From lies and calling for a Watergate-esque investigation to “We’re not trying to quote ‘take on anyone,'” McCain is backpedaling. Not so fast, Senator.

Remember when then Republican presidential candidate McCain told us that we should not have a timetable for withdrawal from Iraq, because “we are succeeding.” It was at that time, in 2008, that Susan Rice, as Obama’s senior foreign policy adviser, sent reporters to a conflicting McCain statement from 2004, wherein he admitted that if the sovereign Iraqi government asked us to leave, we would have to abide.

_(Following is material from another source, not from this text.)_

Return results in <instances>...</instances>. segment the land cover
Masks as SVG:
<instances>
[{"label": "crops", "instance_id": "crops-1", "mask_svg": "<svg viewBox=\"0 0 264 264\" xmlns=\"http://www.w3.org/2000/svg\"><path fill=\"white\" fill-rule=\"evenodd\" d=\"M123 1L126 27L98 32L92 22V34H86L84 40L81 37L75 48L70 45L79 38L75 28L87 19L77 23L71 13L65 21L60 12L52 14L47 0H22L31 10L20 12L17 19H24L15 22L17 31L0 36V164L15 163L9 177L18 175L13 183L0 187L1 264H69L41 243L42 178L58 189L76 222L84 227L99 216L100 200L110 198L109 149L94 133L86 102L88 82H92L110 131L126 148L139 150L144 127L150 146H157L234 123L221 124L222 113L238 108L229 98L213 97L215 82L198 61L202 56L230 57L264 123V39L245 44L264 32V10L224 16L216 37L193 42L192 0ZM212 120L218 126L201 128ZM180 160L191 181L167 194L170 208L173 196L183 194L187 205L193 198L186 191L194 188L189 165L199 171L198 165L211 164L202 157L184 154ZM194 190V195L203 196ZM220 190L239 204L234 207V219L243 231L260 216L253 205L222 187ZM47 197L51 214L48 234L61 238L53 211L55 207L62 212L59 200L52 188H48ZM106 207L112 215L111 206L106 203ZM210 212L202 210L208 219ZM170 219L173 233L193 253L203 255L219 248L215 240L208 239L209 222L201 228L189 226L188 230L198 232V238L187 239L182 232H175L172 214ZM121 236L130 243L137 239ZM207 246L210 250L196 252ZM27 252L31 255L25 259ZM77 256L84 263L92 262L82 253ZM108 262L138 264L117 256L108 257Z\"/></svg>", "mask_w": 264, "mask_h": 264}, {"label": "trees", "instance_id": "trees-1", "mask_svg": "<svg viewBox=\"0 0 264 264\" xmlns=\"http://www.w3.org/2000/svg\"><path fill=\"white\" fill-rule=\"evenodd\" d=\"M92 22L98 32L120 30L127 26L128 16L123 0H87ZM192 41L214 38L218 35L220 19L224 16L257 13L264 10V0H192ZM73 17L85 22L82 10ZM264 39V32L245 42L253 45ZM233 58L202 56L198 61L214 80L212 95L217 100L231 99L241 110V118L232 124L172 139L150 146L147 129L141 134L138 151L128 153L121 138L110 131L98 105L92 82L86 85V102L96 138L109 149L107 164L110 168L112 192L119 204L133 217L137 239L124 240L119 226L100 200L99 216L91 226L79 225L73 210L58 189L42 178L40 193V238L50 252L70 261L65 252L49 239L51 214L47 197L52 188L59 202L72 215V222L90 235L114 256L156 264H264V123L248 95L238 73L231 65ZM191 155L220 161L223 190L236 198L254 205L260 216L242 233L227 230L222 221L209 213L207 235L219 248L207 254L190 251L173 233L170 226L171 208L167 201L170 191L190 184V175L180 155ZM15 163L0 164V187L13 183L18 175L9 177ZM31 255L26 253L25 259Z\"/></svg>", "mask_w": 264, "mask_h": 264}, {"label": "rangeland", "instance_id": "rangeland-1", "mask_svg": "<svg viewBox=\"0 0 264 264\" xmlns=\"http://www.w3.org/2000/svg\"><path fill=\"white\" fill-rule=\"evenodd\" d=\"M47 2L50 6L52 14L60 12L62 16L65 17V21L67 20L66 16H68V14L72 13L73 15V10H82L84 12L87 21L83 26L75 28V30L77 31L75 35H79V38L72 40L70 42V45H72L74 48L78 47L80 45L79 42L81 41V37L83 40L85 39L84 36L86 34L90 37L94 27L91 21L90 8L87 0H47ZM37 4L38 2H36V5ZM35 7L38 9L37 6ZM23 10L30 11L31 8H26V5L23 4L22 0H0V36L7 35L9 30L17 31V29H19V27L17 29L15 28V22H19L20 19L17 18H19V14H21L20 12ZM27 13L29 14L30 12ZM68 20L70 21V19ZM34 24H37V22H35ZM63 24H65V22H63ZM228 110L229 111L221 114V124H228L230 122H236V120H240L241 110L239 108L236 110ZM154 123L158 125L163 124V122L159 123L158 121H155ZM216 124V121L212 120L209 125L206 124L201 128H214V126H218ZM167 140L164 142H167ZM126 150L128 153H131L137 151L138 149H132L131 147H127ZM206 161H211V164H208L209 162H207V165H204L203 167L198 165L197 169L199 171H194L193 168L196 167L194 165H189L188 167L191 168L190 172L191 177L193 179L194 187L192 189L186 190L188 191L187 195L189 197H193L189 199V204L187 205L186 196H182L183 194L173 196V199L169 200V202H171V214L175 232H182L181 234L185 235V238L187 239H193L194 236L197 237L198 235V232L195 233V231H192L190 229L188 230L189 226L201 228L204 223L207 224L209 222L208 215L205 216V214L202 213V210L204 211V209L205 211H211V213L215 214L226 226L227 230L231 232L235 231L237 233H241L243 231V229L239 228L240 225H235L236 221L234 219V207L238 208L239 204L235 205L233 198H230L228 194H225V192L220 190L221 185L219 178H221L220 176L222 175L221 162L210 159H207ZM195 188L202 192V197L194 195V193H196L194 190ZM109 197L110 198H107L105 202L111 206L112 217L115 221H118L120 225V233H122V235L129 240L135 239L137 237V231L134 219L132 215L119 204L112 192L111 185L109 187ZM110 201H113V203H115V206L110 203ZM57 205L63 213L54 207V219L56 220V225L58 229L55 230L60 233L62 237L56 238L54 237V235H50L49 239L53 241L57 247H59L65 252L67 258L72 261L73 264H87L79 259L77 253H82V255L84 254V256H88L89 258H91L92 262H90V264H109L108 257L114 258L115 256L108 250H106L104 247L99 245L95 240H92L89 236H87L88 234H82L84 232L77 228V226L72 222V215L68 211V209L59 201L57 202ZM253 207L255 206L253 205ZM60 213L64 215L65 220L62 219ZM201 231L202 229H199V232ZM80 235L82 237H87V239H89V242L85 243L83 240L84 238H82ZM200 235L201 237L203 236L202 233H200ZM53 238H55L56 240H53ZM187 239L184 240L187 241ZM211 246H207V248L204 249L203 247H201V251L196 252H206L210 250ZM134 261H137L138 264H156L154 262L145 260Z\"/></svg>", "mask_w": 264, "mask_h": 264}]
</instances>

McCain also joked in this same interview that rising cigarette exports to Iran might be a good way of killing them, “Maybe that’s a way of killing them. I meant that as a joke.”

Those were the good old days. McCain is now in full “suspend fictional Watergate Importance” mode. Perhaps that, too, was a joke.

The question we must ask ourselves is what next? Oh, but Sunday looms! We can’t have Sunday shows with McCain carrying neo-con water for the hawks. Any bets on whether the media will ask Senator McCain upon what evidence he based his allegations that the administration lied to the public on purpose? A statement that was in line with the unclassified (important note there that the Senator may wish to ponder) assessment of the intelligence communities is not a lie. New information is not a lie or a cover up.

The cover up would be if we were not told about the new information.

There are questions, but the questions are not why didn’t the intelligence community know what John McCain’s gut told him or what Mitt Romney wrongly claimed within hours of the attack or why did the intelligence assessment shift as new information came in. Those are the wrong questions. The real question here is, why is John McCain making incendiary, misleading claims with no evidence, and why does he think that he knows more than the intelligence community about an event at which he was not present.

One of those killed in the Benghazi attacks, Glen Doherty, was a colleague of one of PoliticusUSA’s writers, Ms. Leah Burton, at the Military Religious Freedom Foundation. He was also a highly decorated former Navy SEAL. On behalf of those who knew of his important work at MRFF where Doherty fought for freedom, respect and religious tolerance, we urge McCain and the Republicans to cease obstructing intelligence and clarity on these tragic attacks with their non-stop attempts to muddy the waters. If McCain and the Republicans would get out of the way, we might actually get some answers.

McCain’s attempt to use these tragic deaths to attack “the administration” is grossly offensive and transparently craven, as is his pretense that he is doing this on behalf of the families and friends who lost their loved ones. Rather, McCain acts in his own self-interest, replete with the bitter sour grapes of a sore loser. His behavior on this deeply sensitive matter is harming his alleged purpose, not helping.